The second is a tale of espionage and betrayal, set in Morocco during WWII. Rene Laurent, Christopher's father, struggles to maintain his integrity—and his life—in the snake pit of wartime Tangier. The stories slowly intertwine as Christopher unravels the mystery of his father's fate, and Laurent becomes trapped in a web of lies and corruption, and caught up, too, in the arms of a woman he knows he shouldn't trust.
Ultimately, TANGIER is the story of fathers and sons, the alienation of being a stranger in a strange land, the seductive face of betrayal and, finally, the lengths we'll go to for redemption.
PUBLISHERS WEEKLY
Holgate's thoughtful first novel generates suspense by alternating between two related stories. In 1995, 55-year-old Christopher Chaffee, a disgraced U.S. government bureaucrat, travels from Washington, D.C., to Tangier, Morocco, to find out what happened to his father, French diplomat Rene Laurent, whom he never knew. Rene supposedly died in a Vichy prison in 1944, but a letter written by Rene from Tangier in 1940 to Christopher's mother, and finally delivered to her decades later, suggests that he may still be alive. Back in 1940, Rene has sent his wife to safety across the ocean but is unable to escape from Tangier.
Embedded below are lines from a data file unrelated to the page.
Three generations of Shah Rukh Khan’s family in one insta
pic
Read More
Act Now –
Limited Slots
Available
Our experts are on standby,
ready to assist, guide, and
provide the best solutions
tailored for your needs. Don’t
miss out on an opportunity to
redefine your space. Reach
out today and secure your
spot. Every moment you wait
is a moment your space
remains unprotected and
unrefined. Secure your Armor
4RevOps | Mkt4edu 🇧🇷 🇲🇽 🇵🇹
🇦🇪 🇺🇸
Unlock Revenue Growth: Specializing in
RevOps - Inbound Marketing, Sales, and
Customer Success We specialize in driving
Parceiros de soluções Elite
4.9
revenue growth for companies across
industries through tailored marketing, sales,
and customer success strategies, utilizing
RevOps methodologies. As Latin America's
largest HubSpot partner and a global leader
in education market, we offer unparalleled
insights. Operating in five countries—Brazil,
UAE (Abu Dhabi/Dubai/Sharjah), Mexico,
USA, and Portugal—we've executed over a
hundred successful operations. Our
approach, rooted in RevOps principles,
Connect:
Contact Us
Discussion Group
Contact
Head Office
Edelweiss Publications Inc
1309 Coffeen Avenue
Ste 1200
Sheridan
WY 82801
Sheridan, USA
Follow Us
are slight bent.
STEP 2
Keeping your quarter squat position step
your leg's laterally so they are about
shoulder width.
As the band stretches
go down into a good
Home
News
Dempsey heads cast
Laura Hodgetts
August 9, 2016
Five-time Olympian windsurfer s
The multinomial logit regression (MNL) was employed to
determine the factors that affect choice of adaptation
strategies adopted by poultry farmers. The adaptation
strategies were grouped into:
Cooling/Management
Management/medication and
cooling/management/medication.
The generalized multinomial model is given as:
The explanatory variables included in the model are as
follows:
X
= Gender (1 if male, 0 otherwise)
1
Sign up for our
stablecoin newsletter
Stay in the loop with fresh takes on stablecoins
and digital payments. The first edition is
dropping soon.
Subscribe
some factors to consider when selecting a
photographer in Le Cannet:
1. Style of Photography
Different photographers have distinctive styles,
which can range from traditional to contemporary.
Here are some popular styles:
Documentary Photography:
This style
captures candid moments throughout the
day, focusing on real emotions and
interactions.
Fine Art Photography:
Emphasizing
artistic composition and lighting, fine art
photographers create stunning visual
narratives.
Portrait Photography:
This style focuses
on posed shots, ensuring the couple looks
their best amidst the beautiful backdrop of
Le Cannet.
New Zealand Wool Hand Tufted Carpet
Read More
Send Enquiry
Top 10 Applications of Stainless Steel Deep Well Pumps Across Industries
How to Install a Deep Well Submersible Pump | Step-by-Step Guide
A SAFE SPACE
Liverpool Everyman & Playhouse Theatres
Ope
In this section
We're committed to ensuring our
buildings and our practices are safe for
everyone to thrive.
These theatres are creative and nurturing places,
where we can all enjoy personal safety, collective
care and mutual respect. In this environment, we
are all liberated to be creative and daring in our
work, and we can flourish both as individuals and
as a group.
In trying to find his way in a city rife with spies and wartime intrigue, he takes refuge with Madame Charlotte Wald, a mysterious Frenchwoman whose German last name raises questions. In parallel, Christopher gets little help from Tangier officials and hears confusing stories from people who might have known his father, including former spies. In the end, Christopher not only manages to learn his father's fate but also gains much insight into his own life in an adventure that is truly transformative and convincing.